How to help prevent abuse in your unit

  • No excuse for assault - Make it clear to everyone in your unit that there is NO EXCUSE for anyone putting their hands on anyone else in the unit (assault/violence), including Family members.
  • Everyone get involved - Strongly and frequently encourage everyone to step in and act whenever they suspect a fellow Soldier, a family member or neighbor needs help of any kind, including marital problems, messy home, child maltreatment, depression, suicidal thoughts, sexual misconduct, drug/alcohol misuse, reckless driving, etc.  Better Bystander Behavior (.pdf)
  • Make sure leaders know how to respond - Make sure all your leaders know how to handle an abuse situation by arranging a leaders training at any time/place that works for your unit.
  • Make sure Soldiers and Family Members know how to - Make sure all your Soldiers and their Family members know how to get help early by scheduling yearly unit briefings at a time/place that works for them. Consider integrating important help or incident avoidance information during pay day activities, during safety briefings prior to training holidays and block leave, etc.  Training Information (.pdf)
  • Low tolerance for continued abuse - If one of your Soldiers/Families has a Family Violence incident, make sure it is reported and that the Soldier/Family gets treatment. Then, if the Family violence re-occurs after they have received treatment, strongly consider serious disciplinary action, including chapter discharge.Consider chapter action even if a Soldier continues to be victimized by their spouse because this seriously impacts mission readiness and influences other Soldiers.
  • Foster support systems - During FRG meetings and Organizational Days, find ways to connect junior enlisted and other Soldiers and Family members with other like members of the unit that they can relate to and seek out in the event of an emergency or issue. “Junior Families” are much more likely to contact a peer or friend than a unit leader in time of need and many Families do not have the social connections they need after moving to Fort Bragg from a far-away place.

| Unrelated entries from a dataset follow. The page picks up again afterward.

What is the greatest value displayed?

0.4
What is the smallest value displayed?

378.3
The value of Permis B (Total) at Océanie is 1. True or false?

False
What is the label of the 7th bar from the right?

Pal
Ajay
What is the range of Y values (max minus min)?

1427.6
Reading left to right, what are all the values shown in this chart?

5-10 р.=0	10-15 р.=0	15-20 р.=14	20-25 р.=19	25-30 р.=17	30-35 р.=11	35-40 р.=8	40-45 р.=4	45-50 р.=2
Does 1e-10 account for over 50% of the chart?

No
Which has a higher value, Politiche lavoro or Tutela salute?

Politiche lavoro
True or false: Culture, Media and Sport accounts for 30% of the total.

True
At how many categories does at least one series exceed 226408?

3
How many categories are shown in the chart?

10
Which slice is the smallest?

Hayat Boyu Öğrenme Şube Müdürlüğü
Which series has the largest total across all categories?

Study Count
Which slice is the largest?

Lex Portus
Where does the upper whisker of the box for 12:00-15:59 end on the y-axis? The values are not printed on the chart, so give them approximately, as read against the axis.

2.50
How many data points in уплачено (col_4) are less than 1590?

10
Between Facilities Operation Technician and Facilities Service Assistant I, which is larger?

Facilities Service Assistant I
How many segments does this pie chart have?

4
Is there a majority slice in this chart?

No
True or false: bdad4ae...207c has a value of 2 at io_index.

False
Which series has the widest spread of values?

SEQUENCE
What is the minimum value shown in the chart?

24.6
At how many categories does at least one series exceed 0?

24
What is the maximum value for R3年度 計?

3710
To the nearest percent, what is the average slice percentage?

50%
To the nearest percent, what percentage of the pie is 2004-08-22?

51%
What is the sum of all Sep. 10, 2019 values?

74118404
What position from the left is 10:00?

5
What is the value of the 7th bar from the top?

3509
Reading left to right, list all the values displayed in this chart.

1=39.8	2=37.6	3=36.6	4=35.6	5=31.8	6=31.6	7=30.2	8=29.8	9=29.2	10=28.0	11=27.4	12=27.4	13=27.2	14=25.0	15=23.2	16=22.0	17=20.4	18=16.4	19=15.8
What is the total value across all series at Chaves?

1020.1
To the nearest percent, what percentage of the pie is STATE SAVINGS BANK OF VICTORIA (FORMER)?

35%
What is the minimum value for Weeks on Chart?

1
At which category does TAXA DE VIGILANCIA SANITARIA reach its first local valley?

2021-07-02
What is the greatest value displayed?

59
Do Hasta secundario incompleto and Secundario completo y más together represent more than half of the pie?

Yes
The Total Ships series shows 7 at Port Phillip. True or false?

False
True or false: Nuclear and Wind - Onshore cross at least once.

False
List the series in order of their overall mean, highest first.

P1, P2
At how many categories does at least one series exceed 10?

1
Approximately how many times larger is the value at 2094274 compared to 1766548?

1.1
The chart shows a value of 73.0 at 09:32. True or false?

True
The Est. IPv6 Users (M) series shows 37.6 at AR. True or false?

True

  • Target new fathers for help - Find ways to involve any new fathers more in both the parenting of their new child and the support of their spouse. Encourage them to attend a Dads 101 class or allow them time to go to their home for a home visit by a New Parent Support Program Home Visitor. These visits can be scheduled for the optimal time for the Soldier. Lack of parenting and partner support with childcare and household chores are the number one causes of serious child injury and marital problems among military Families.
  • Many single soldier issues - Single Soldiers have many Family Violence related issues! Because North Carolina requires a one year legal separation before divorce, many Soldiers may be dating still-married persons and placing themselves in potential danger as a result. Dating violence perpetrated by single Soldiers is a Family Advocacy Program reportable offense. Many single Soldiers or single parents will allow unsuitable Soldier/civilian boyfriends or girlfriends to watch their children, leading to serious deaths or injuries of children.
  • Visit homes - Find ways to visit the homes of Soldiers/Family Members in your unit who are high risk and especially during deployments for messy homes because such a home is a key sign of a variety of problems in that home. Even in privatized housing there are numerous reasons why a simple knock at the door and a brief greeting is allowed by unit leadership. When the door is opened look at the condition of parts of the home you can see and also smell, while greeting the Family member. Often such an observation might be the only indication of a dangerous condition, such as spouse depression that, if left unchecked, could lead to death, serious injury or marital problems. This check-in is also vital to inform Family members about available services and that the unit cares for their well being.